By mandu77 @Adobe Stock

Breck Dumas of Fox Business reports that the lack of available charging infrastructure and the high total cost of owning an EV were the two main reasons almost half of EV owners plan to switch back to gasoline-powered vehicles. Dumas writes:

McKinsey & Co.’s Mobility Consumer Pulse for 2024, released this month, found that 46% of EV owners in the U.S. said they were “very” likely to switch back to owning a gas-powered vehicle in their next purchase.

“I didn’t expect that,” the head of McKinsey’s Center for Future Mobility, Philipp Kampshoff, told Automotive News. “I thought, ‘Once an EV buyer, always an EV buyer.'”

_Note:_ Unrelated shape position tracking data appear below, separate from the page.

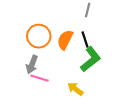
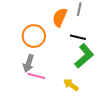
black line: (85, 39) -> (78, 37), turned -56
orange semicircle: (65, 40) -> (60, 17), moved

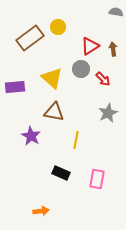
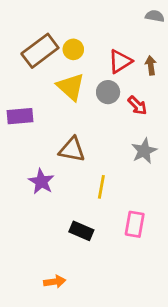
yellow circle: (58, 27) -> (73, 49), moved
yellow triangle: (52, 78) -> (71, 87), moved
pink rectangle: (97, 179) -> (135, 224), moved

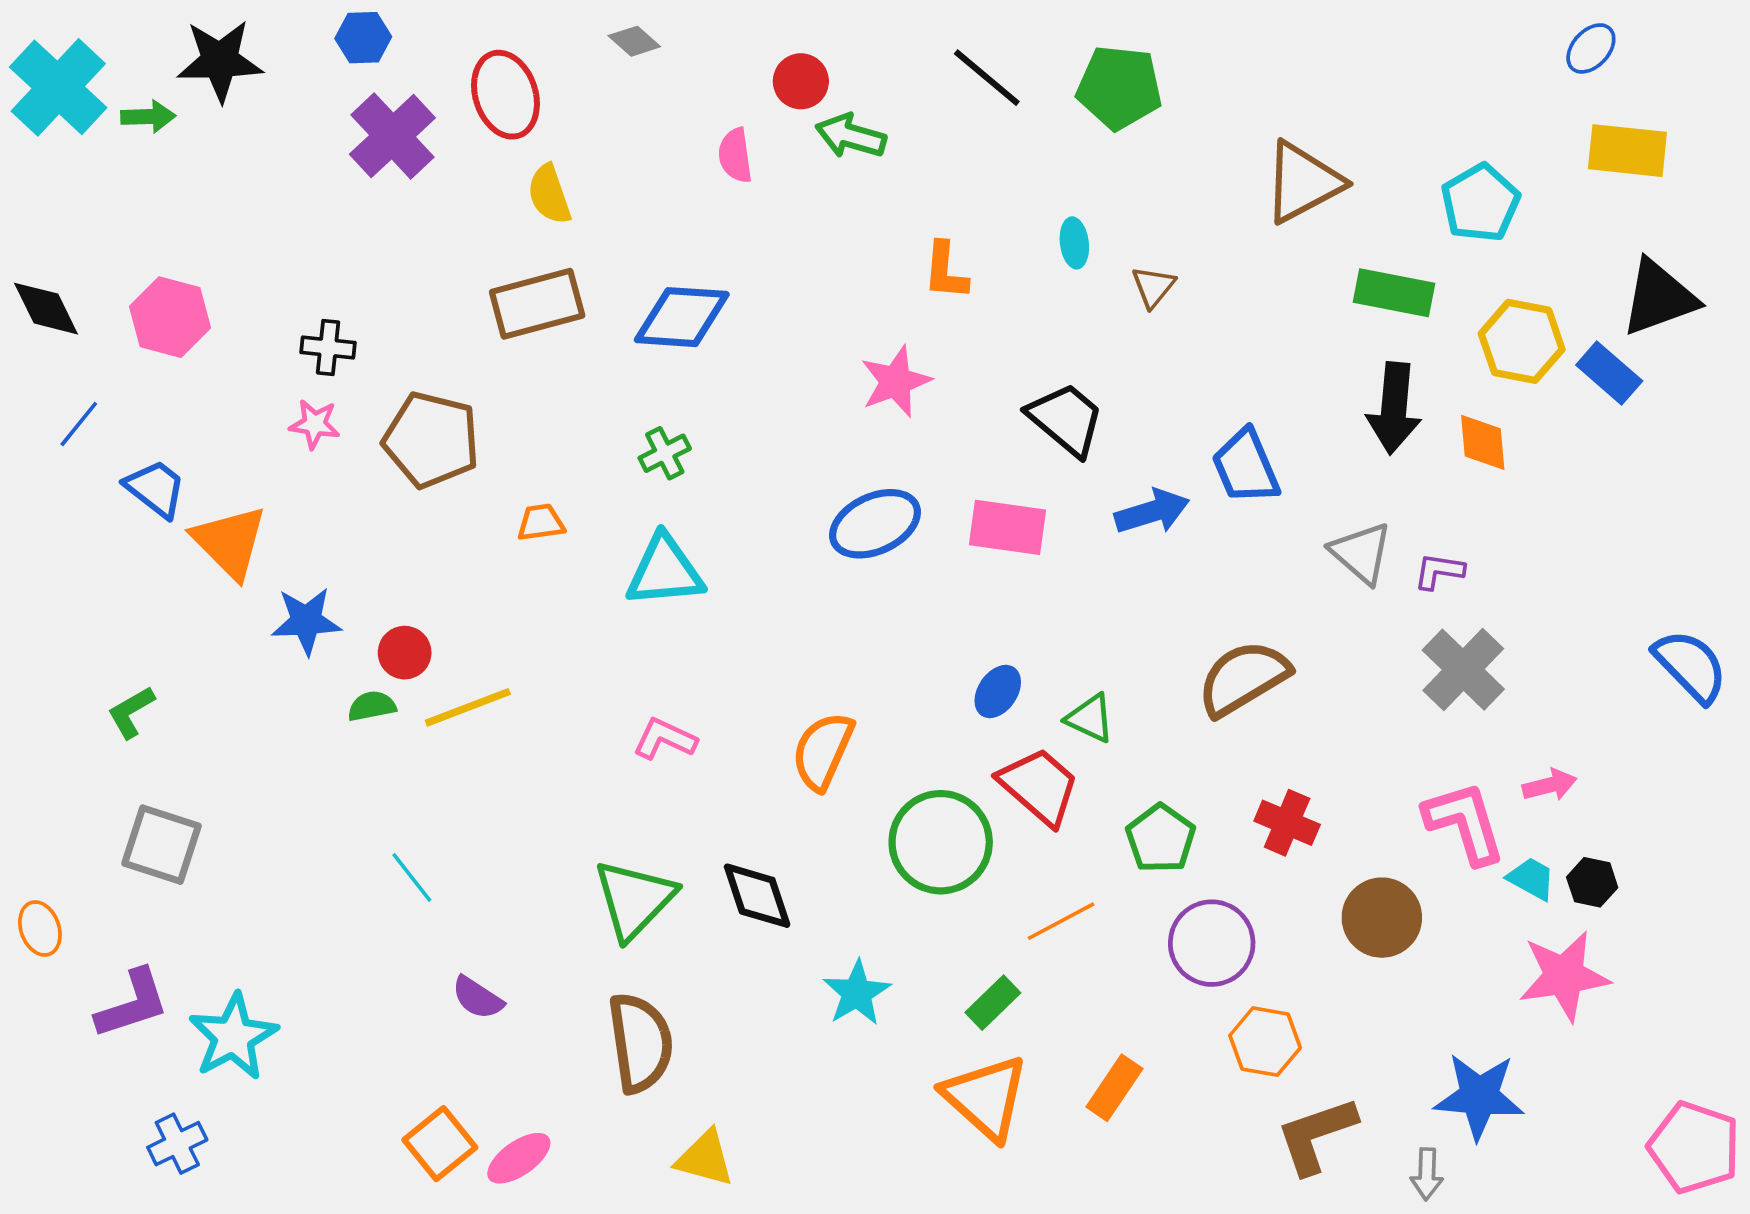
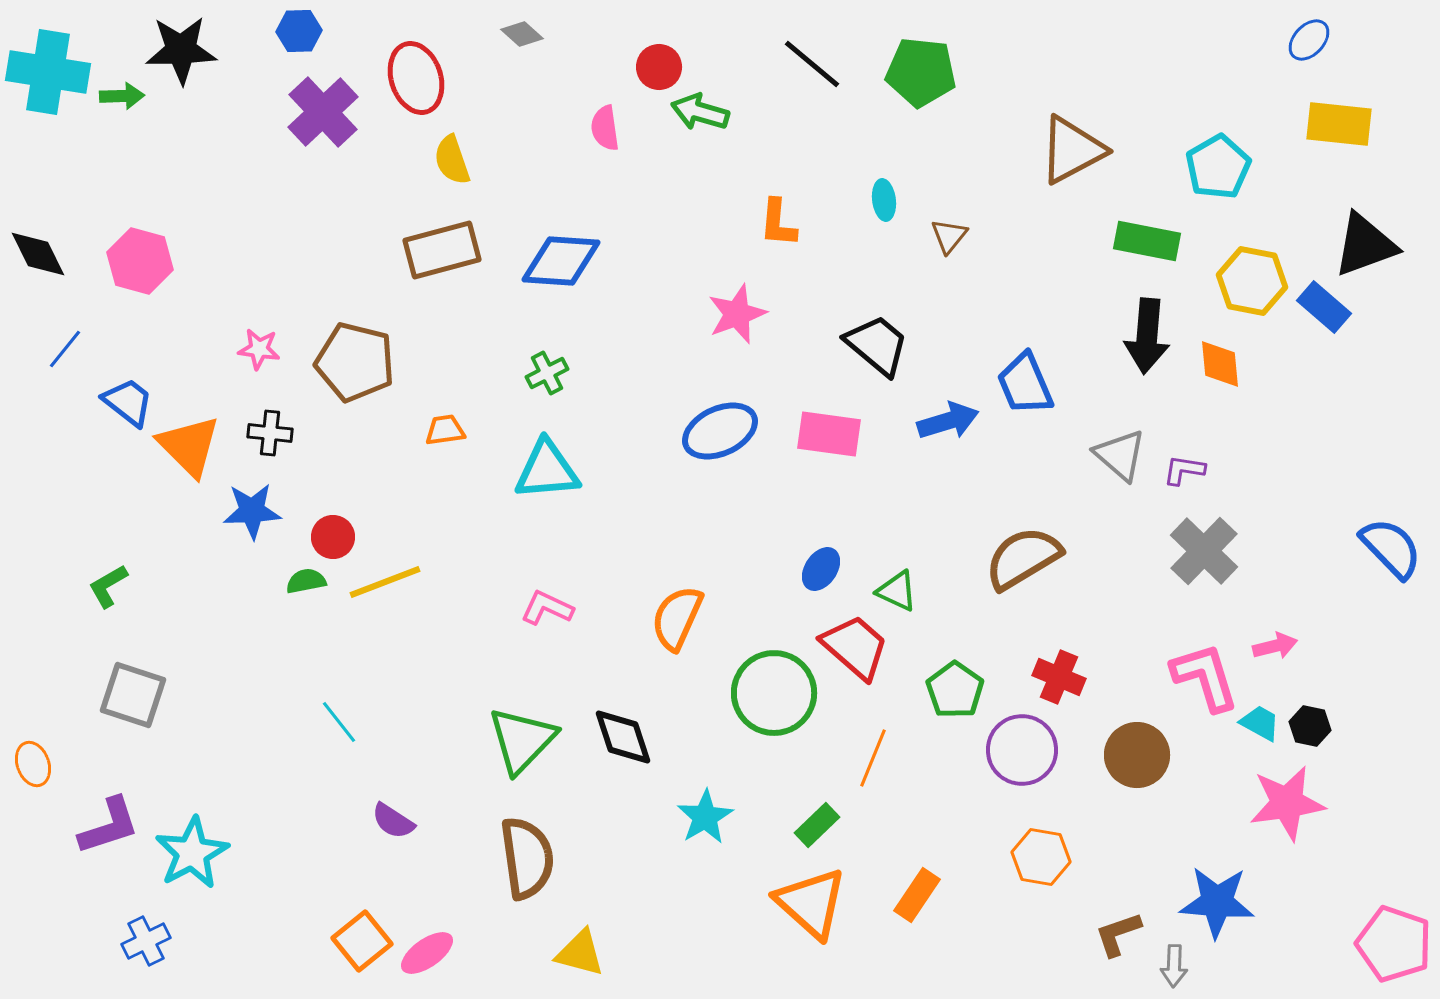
cyan cross: (58, 87) -> (48, 72), turned -34
black cross: (328, 347) -> (270, 433), moved
orange line: (1061, 921) -> (873, 758), turned -40
purple circle: (1212, 943) -> (1022, 750), moved
brown L-shape: (1316, 1135) -> (1118, 934), moved, size x0.7

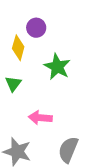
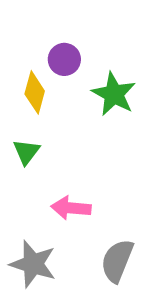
green star: (57, 67) -> (114, 94), moved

In the poll of nearly 37,000 consumers worldwide, Australia was the only country with a greater percentage, 49%, of EV owners than the U.S. who said they were ready to return to owning an internal combustion engine. […]

The biggest reason EV owners cited for wanting to return to owning a gas-powered vehicle was the lack of available charging infrastructure (35%); the second-highest reason cited was that the total cost of owning an EV was too high (34%). Nearly 1 in 3, 32%, said their driving patterns on long-distance trips were affected too much due to having an EV. […]

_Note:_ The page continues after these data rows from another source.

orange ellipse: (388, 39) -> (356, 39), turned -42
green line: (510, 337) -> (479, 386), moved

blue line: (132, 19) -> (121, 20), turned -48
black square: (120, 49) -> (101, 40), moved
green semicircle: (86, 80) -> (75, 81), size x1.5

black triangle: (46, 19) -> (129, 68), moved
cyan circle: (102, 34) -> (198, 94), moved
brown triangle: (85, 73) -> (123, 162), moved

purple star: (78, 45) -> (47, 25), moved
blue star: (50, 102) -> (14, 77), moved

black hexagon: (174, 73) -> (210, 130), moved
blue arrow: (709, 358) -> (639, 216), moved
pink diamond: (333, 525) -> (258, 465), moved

To further Biden’s EV agenda, Democrats passed infrastructure legislation in 2021 that committed billions of taxpayer dollars to building a half million charging stations in the U.S. by the end of the decade.

But three years later, only seven federally funded chargers have been built to date, and the slow progress has sparked condemnation from both sides of the political aisle.